:: STATED PROBLEM ::
Format every line of the items below as a Markdown table with the columns "No." and "Line", numbering the rows and omitting blank lines. Leave the pictures out of the table.
==============================
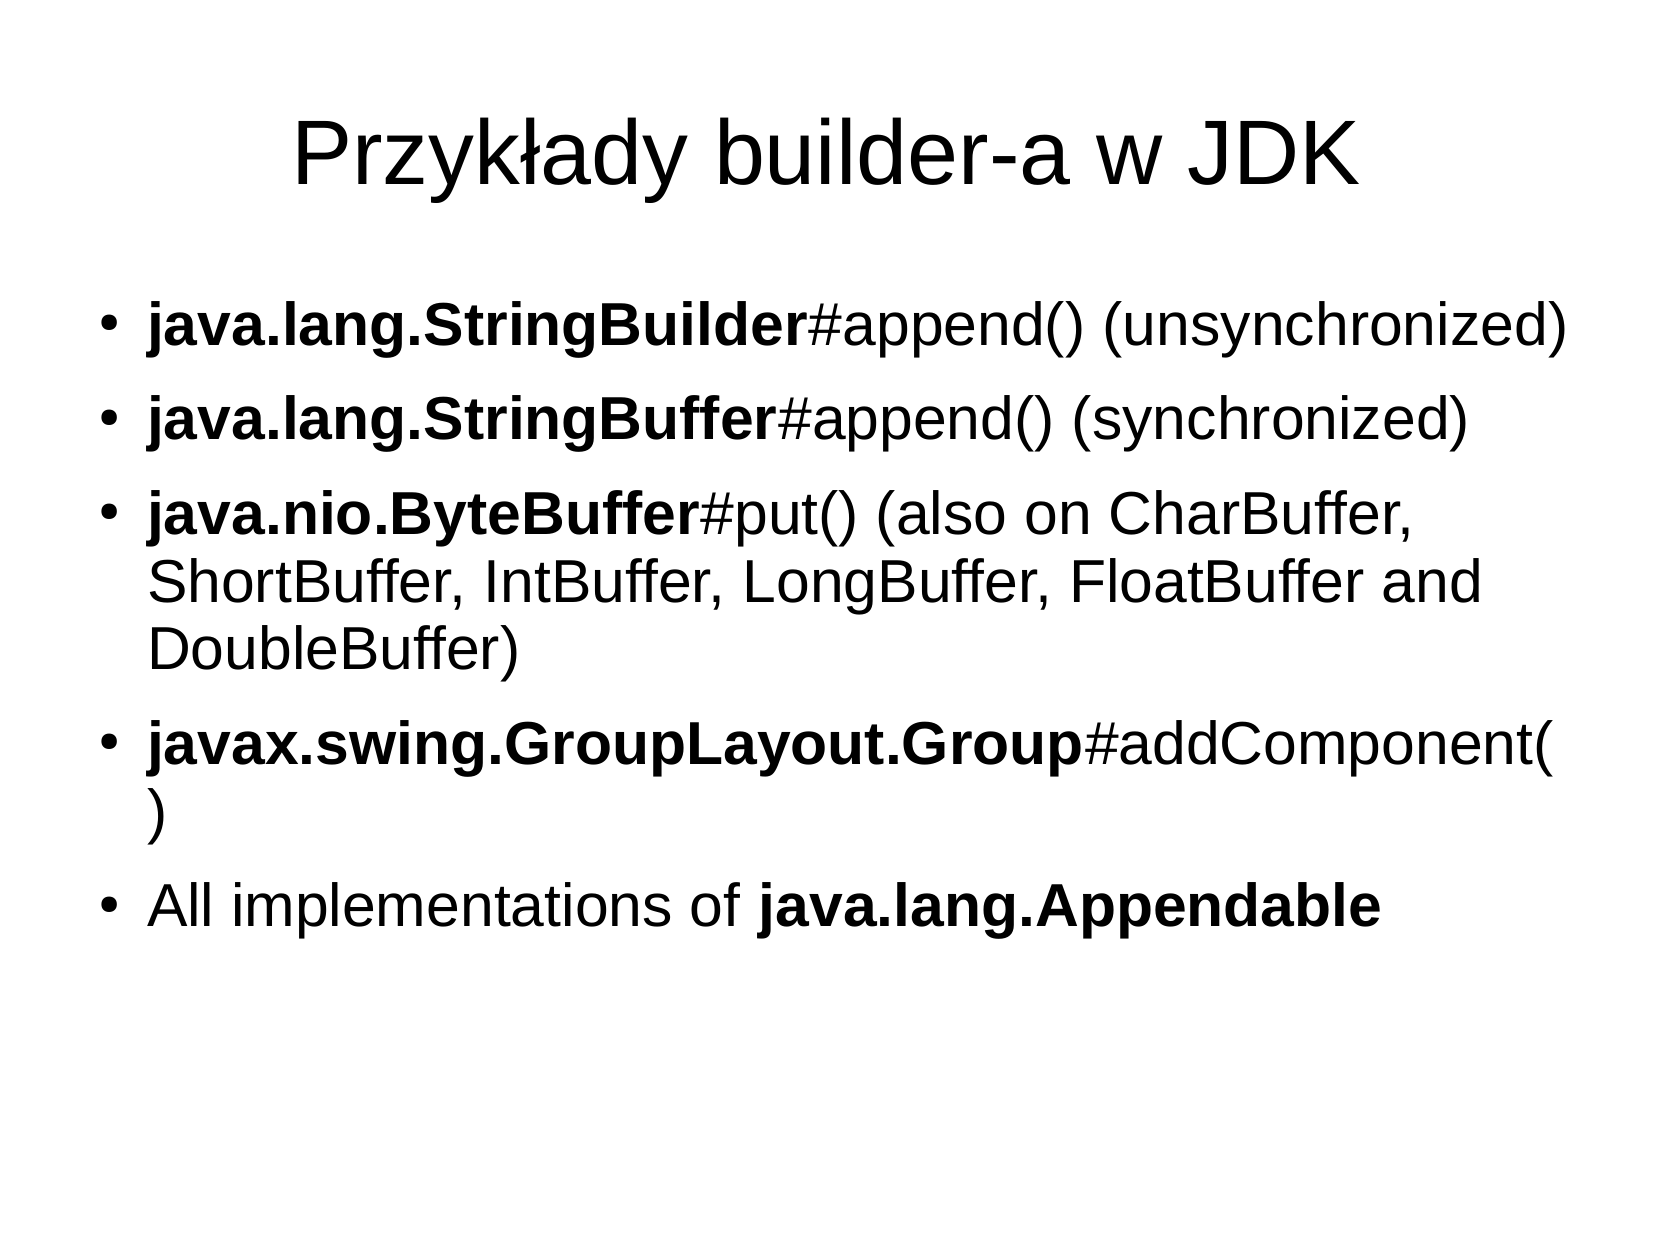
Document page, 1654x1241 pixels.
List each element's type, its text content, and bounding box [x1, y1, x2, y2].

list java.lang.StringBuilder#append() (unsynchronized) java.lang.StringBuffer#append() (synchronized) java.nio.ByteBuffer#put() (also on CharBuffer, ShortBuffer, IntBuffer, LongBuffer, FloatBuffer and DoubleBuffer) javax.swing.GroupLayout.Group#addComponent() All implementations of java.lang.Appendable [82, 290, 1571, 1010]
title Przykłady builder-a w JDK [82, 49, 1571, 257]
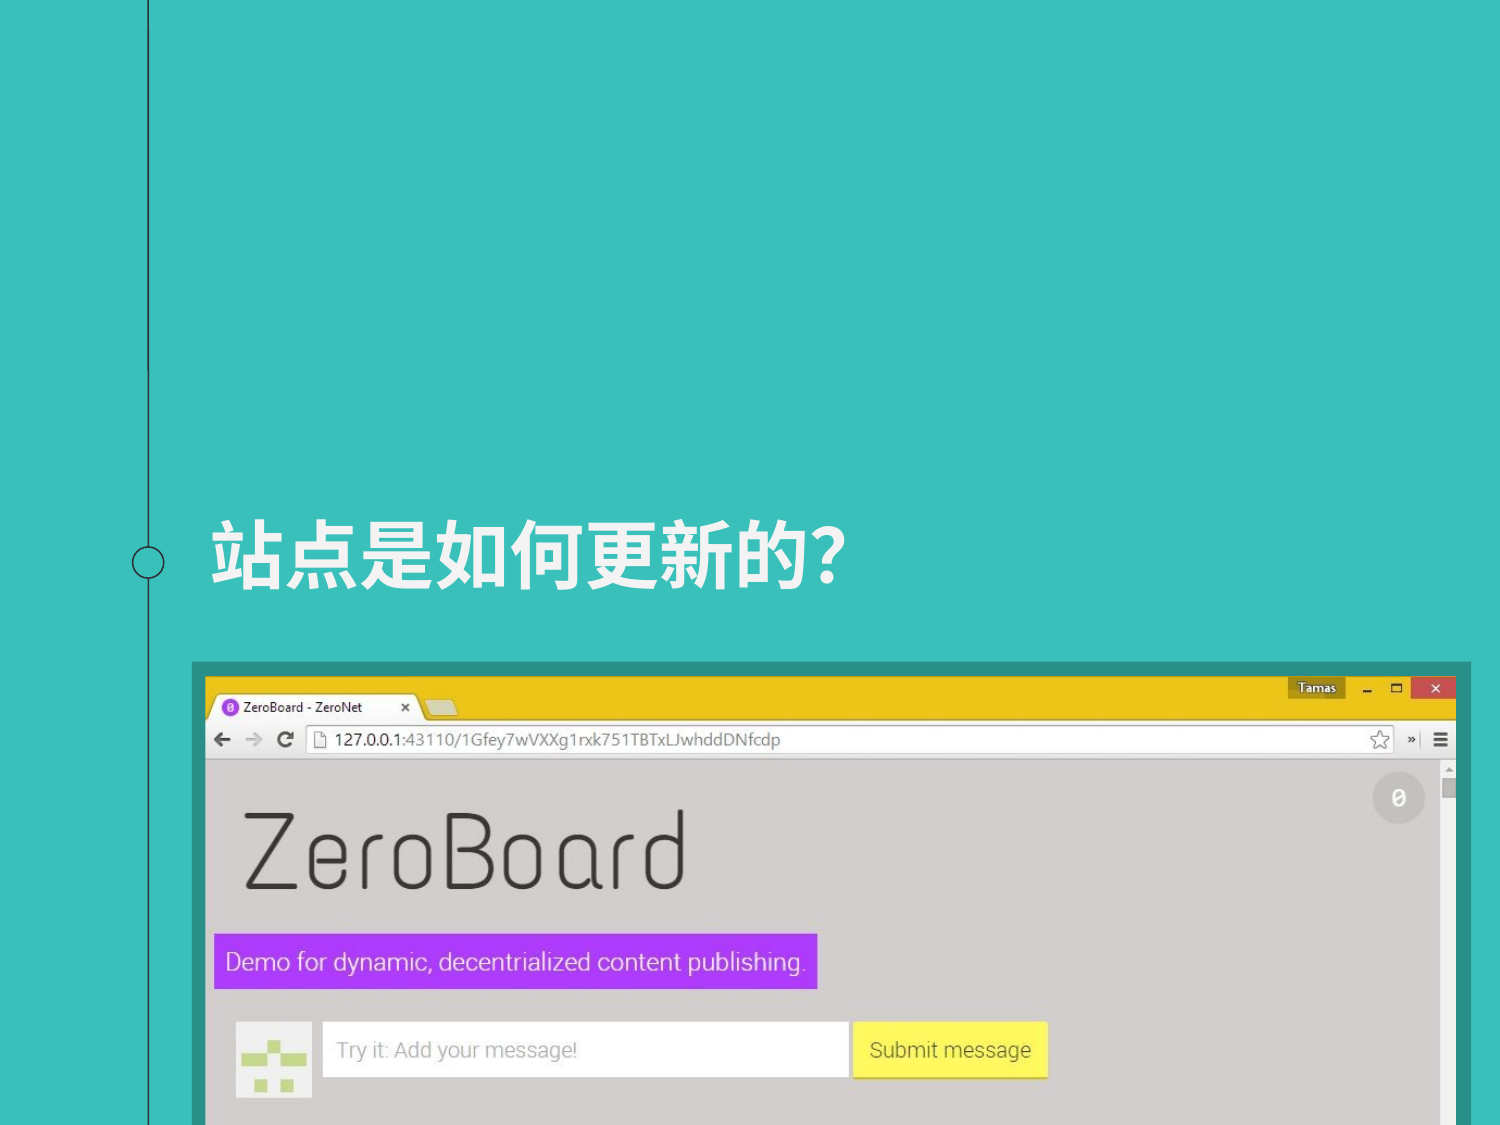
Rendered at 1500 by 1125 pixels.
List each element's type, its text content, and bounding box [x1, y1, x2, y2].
==============================
:: OUTPUT ::
| No. | Line |
|---|---|
| 1 | Document page, 1654x1241 pixels. |
| 2 | List each element's type, its text content, and bounding box [x1, y1, x2, y2]. |
| 3 | list java.lang.StringBuilder#append() (unsynchronized) java.lang.StringBuffer#append() (synchronized) java.nio.ByteBuffer#put() (also on CharBuffer, ShortBuffer, IntBuffer, LongBuffer, FloatBuffer and DoubleBuffer) javax.swing.GroupLayout.Group#addComponent() All implementations of java.lang.Appendable [82, 290, 1571, 1010] |
| 4 | title Przykłady builder-a w JDK [82, 49, 1571, 257] |
| 5 | Rendered at 1500 by 1125 pixels. |
| 6 | List each element's type, its text content, and bounding box [x1, y1, x2, y2]. |